Waiting for Godot

The British voters were stressed after May 6th because their election result had given none of the 3 political parties an overall majority. Ugh, a hung parliament, what a horror. For a full 5 days the country was government-less, at perilous risk of floating without any direction in the North Sea. Thank goodness they had not drifted off yet during that long week.

The Netherlands had elections on June 9th and Belgium had its elections on June 13th....both countries are still waiting for their new government to be formed. In both countries a formation attempt failed last Friday (once again).
Who wants to place a bet which country will have a government sworn in first? By when?

In the Netherlands 10 political parties had representatives elected in the house of representatives but the seats are in such a way divided that at least 3 political parties need to form a coalition to get a majority in the parliament. Only 4 combinations are possible but since some political parties veto each other, the options are rather small. Yet the difference between those around the table seem that deep that they've had already 4 failed formation attempts.

So what about Belgium? Ha, good question. Well we're probably waiting for Godot.
As predicted before the elections, parties that distrust each other are forced to sit together at the table. Well at first the media seemed quite optimistic though, although I didn't quite understand.
We had a "tsunami" election, at least in Flanders. After 3 years of political instability , mainly due to the unability (to form) any government that agreed upon a state reform and organize some regional/linguistic disputes, the NVA had grown from a little sattelite party that needed to team up with a big mainstream party in 2007 to the biggest party in Flanders (27%). After years that the Wallonian political parties had blocked off any reform, the Flemish had voted the party that promotes civic regionalism and that openly strives to a Flemish independence in the long run in a non-revolutionary way to a party that could no longer be ignored. On the other side of the language border the socialist party PS was the clear winner. 2 clear winners ....despite their differences would have no other choice but to bridge the gap in between them and convince some other needed parties alongside with them.

It was quite interesting in the beginning as the 2 circled around each other, sniffled and surprisingly seemed to get along. Bart De Wever, the president of the NVA, didn't have the ambition to become the prime minister of the country he wants to slowly dissolve so Elio Di Rupo, the president of the PS smelled his chance to become the first Frenchspeaking prime minister in Belgium since 1974. And Bart DW agreed on forming a government without the liberal parties that the PS had so much difficulty with.


But did the Frenchspeaking political parties all of a sudden want to reform the country? Could they all of a sudden live with the Flemish vision of "confederalism"? Did they finally realise that they created what they feared by blocking all reform negotiations: more and more nationalism in Flanders?
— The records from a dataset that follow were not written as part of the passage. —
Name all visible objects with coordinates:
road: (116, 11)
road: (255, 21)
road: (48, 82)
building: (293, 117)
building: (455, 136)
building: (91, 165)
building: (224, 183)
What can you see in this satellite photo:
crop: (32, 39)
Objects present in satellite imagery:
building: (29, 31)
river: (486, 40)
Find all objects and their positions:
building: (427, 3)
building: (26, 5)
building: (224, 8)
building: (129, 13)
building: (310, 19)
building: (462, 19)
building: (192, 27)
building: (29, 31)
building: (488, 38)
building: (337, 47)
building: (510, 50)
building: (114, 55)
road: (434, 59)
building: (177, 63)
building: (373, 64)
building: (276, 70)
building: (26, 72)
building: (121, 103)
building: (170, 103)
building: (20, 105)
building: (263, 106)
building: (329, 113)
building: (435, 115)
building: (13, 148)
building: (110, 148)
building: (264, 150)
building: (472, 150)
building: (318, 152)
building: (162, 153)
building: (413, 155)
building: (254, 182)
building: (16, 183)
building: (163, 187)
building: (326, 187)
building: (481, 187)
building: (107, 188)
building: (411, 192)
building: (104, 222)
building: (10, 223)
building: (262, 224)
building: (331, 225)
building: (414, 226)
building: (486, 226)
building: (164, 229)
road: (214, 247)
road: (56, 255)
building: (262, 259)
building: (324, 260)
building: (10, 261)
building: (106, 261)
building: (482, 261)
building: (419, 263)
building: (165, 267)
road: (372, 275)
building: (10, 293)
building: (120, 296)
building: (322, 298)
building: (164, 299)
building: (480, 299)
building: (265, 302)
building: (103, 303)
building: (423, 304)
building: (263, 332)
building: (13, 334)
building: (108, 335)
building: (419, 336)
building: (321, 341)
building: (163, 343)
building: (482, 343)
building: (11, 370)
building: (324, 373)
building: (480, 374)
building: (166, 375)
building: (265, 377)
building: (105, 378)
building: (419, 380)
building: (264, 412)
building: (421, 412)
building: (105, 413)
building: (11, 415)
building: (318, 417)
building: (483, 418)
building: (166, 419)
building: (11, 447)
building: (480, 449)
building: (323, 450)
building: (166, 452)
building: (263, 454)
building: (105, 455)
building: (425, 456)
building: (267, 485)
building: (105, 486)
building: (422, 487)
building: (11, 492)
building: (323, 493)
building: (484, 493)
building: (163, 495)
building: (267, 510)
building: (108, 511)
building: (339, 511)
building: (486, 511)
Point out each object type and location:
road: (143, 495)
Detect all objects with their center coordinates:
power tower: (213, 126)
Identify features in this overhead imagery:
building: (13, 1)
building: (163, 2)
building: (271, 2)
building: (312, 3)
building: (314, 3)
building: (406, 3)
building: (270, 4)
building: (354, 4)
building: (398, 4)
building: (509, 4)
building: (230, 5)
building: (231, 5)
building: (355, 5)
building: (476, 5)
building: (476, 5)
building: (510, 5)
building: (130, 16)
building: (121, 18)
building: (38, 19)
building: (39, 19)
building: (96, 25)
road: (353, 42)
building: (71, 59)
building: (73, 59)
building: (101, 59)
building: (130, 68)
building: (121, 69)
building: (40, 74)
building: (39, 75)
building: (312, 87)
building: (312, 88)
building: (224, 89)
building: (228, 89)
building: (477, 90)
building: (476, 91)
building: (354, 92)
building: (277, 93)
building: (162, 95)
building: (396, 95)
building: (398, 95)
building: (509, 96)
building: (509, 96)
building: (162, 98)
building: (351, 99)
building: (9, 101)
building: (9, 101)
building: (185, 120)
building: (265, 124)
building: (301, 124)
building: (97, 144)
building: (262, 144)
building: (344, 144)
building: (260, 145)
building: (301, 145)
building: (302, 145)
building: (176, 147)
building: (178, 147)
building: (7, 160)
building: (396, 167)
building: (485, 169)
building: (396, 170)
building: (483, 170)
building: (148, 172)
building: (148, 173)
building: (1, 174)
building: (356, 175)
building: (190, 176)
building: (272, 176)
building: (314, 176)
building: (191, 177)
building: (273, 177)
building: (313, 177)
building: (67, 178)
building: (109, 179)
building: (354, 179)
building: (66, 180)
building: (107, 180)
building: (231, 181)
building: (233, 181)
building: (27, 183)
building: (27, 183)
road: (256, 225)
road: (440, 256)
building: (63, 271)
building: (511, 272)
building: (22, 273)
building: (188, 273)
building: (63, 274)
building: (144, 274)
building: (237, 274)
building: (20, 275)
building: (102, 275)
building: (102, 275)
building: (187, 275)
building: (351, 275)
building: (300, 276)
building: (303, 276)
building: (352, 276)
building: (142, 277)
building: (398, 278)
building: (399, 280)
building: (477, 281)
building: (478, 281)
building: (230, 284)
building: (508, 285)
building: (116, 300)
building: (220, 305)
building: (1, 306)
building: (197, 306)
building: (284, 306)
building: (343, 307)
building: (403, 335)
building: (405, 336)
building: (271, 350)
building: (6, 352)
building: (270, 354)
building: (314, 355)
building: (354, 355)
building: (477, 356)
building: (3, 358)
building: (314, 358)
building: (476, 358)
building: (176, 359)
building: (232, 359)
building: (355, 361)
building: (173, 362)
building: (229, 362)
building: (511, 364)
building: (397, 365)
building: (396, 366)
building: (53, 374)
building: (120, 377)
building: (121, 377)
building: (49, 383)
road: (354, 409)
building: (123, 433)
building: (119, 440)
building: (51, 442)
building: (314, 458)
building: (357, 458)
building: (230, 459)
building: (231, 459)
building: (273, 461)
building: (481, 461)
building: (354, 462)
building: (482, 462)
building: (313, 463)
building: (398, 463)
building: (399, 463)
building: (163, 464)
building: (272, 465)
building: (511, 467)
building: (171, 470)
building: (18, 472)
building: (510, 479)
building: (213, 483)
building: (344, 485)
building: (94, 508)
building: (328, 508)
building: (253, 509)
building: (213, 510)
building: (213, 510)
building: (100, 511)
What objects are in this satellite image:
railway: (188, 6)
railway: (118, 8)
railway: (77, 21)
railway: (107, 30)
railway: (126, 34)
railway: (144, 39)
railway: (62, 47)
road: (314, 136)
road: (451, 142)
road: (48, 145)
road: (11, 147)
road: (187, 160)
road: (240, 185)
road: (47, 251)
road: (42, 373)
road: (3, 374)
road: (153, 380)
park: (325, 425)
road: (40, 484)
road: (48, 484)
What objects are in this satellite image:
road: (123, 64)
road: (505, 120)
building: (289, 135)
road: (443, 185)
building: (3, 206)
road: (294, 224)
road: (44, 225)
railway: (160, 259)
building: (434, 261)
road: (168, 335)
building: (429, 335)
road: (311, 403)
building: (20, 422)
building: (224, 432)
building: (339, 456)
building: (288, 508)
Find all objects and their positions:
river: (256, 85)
And what would Bart De Wever do? His party had grown so much due to their reputation never to compromise. Their core was made up by Flemish democratic hardliners who are convinced that politics at the Belgian federal level simply don't work anymore. But he had won the election by all the new voters who were not at all convinced that Flemish independence should be the end goal but who simply wanted to send out a clear message that they were fed up.
So would he make compromises this time? Or would he make outrageous demands (in the eyes of the opponents) so that all formations would fail and he could prove that the federal government doesn't function anymore.


It looked positive for a long time. Unlike 2007-2008-2009 there were talks about the content of the needed reforms, no longer about the question whether we needed a reform. But the Flemish say that more responsibilities for the regions also requires financial reform. And here the water was way too deep. Bold statements came back, threats, leaks, ....all the crap is back. And we're waiting for Godot while all the politicians are having coffee with the king again who needs to calm down the tensions. I bet he longs for his retirement!

Comments

Lilacspecs said…
I like Bart De Wever. I think he handled his side of the situation very well. I'll try hard to keep the pro-flemish attitudes I get from my environment out simply by saying that it surprises me that this took so long to happen and that I'm sort of tickled that it's happening while I live here.
Brian Miller said…
i know nothing of your politics...i just hope it ends better than ours seem to at times...
FXOX said…
Ha, Australian elections were hung too!!!

Tho now we have our first female prime minister!